Without the stress to assess

‘As they arrive, I hear one voice outside the room louder than the rest. He seems to have plenty to say and I wonder how this might translate in the lesson. As the class come in there’s friendly chat between the teacher and students and I can see how relationships have formed with this group over the year and I think I have spotted the loud one but I’m not sure! They all seem happy to be in their music lesson and the teacher has found a nice balance between banter and the line that is not to be crossed!’ http://annagower.uk/2015/07/12/music-as-another-language/

This is the opening of Anna’s description of a music lesson observed: a thick description because it enables the reader to be there alongside Anna. We can see ourselves or not in what we read. We start to imagine the place, the pupils, the teacher. We think about the content of the lesson, the pedagogy and the purpose.

And what it’s like without ‘the stress to assess.’

What a relief from all those blogs promoting this and that approach to education but rarely, so it seems, telling us what it actually looks like, what this means for the actuality of the classroom, what it means for the teacher, the pupils.

With Anna’s story we are grounded through the telling of how it is. And that draws forth elegant writing, in this case about the teaching of music.

Write-ups of lessons observed in today’s audit culture are frequently not like this but rather made to grade – does this lesson make the grade?

This is part of the drive for school improvement. How can your teaching become more effective, technically more replete? And at the heart of this is an input-output model of efficiency, with progression in learning presented as the absolute metric. This of course constrains what the observer sees and is able to tell. The result is too often a reduced and partial account, a filleted version of what has transpired and with the teacher’s values lost in limbo. [1]

Anna’s account exposes the shallowness of this doctrine and shows how much more complex is a music education.

Karl Popper tells us that all observation is laden with theory no matter how vague or embryonic that theory may be. [2] We observe with ideas to test, hunches to confirm or dispel. But these things, as in this case when observation is non-judgmental, are likely to lie below the surface of consciousness waiting to be prompted by what we see and hear.

Thus Anna not only tells the story but in due course presents a number of propositions and questions, and then we all have something to think about, agree with – disagree with.

Describe thickly = interpretation = analysis = ideas and propositions to evaluate and test = a more mature discourse

Thank you.

Note:

[1] But is the tide turning? Is the culture changing? Are teachers finding their voice? Well, there’s a lot of bottom up energy in the system. I recommend reading ‘Flip the system: changing education from the ground up.’ Eds. Jelmer Evers and Rene Kneyber. Routledge. Just published.

[2] Popper, K. (1986) Unended Quest. Fontana Press.

• [DATA SECTION]

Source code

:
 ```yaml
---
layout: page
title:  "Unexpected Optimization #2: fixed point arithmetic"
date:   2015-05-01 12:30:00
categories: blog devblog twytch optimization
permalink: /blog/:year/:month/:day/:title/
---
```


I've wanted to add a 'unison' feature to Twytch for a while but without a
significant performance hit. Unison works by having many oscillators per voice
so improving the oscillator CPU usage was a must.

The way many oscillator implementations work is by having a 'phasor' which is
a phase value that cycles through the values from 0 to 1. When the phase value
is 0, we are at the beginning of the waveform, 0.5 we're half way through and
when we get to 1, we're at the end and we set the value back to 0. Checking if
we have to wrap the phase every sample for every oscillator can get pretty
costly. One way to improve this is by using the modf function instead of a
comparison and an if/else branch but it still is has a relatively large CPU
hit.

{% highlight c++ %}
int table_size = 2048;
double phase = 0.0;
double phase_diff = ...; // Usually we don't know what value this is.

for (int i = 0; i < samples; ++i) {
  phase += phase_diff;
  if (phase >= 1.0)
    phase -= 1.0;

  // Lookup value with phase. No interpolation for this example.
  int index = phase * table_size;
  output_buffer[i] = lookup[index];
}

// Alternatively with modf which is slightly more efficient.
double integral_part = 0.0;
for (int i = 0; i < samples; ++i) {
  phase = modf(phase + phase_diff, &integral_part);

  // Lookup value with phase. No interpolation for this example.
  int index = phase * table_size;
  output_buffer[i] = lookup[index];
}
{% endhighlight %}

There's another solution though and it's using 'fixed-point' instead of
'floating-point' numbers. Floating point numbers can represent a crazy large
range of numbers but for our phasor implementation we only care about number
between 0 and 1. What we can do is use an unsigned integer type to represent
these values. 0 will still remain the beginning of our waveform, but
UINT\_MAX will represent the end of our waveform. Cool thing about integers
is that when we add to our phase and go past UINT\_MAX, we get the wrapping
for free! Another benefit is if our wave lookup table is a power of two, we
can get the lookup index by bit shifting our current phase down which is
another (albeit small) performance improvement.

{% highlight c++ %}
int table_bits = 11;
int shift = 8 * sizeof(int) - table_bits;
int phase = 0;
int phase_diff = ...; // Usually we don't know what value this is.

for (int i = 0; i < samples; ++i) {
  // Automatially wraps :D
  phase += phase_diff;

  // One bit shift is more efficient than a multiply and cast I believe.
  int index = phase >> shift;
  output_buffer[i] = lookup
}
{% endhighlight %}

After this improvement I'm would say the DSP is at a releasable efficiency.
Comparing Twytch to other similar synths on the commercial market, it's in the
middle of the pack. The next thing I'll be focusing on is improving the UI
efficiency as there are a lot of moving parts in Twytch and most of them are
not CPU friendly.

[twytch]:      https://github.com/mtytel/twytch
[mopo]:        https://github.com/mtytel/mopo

• [PROBLEM TO SOLVE]
Copy out the full piece on observing lessons without "the stress to assess," word for word.

• [RESULT FOR THIS TASK]
Without the stress to assess

‘As they arrive, I hear one voice outside the room louder than the rest. He seems to have plenty to say and I wonder how this might translate in the lesson. As the class come in there’s friendly chat between the teacher and students and I can see how relationships have formed with this group over the year and I think I have spotted the loud one but I’m not sure! They all seem happy to be in their music lesson and the teacher has found a nice balance between banter and the line that is not to be crossed!’ http://annagower.uk/2015/07/12/music-as-another-language/

This is the opening of Anna’s description of a music lesson observed: a thick description because it enables the reader to be there alongside Anna. We can see ourselves or not in what we read. We start to imagine the place, the pupils, the teacher. We think about the content of the lesson, the pedagogy and the purpose.

And what it’s like without ‘the stress to assess.’

What a relief from all those blogs promoting this and that approach to education but rarely, so it seems, telling us what it actually looks like, what this means for the actuality of the classroom, what it means for the teacher, the pupils.

With Anna’s story we are grounded through the telling of how it is. And that draws forth elegant writing, in this case about the teaching of music.

Write-ups of lessons observed in today’s audit culture are frequently not like this but rather made to grade – does this lesson make the grade?

This is part of the drive for school improvement. How can your teaching become more effective, technically more replete? And at the heart of this is an input-output model of efficiency, with progression in learning presented as the absolute metric. This of course constrains what the observer sees and is able to tell. The result is too often a reduced and partial account, a filleted version of what has transpired and with the teacher’s values lost in limbo. [1]

Anna’s account exposes the shallowness of this doctrine and shows how much more complex is a music education.

Karl Popper tells us that all observation is laden with theory no matter how vague or embryonic that theory may be. [2] We observe with ideas to test, hunches to confirm or dispel. But these things, as in this case when observation is non-judgmental, are likely to lie below the surface of consciousness waiting to be prompted by what we see and hear.

Thus Anna not only tells the story but in due course presents a number of propositions and questions, and then we all have something to think about, agree with – disagree with.

Describe thickly = interpretation = analysis = ideas and propositions to evaluate and test = a more mature discourse

Thank you.

Note:

[1] But is the tide turning? Is the culture changing? Are teachers finding their voice? Well, there’s a lot of bottom up energy in the system. I recommend reading ‘Flip the system: changing education from the ground up.’ Eds. Jelmer Evers and Rene Kneyber. Routledge. Just published.

[2] Popper, K. (1986) Unended Quest. Fontana Press.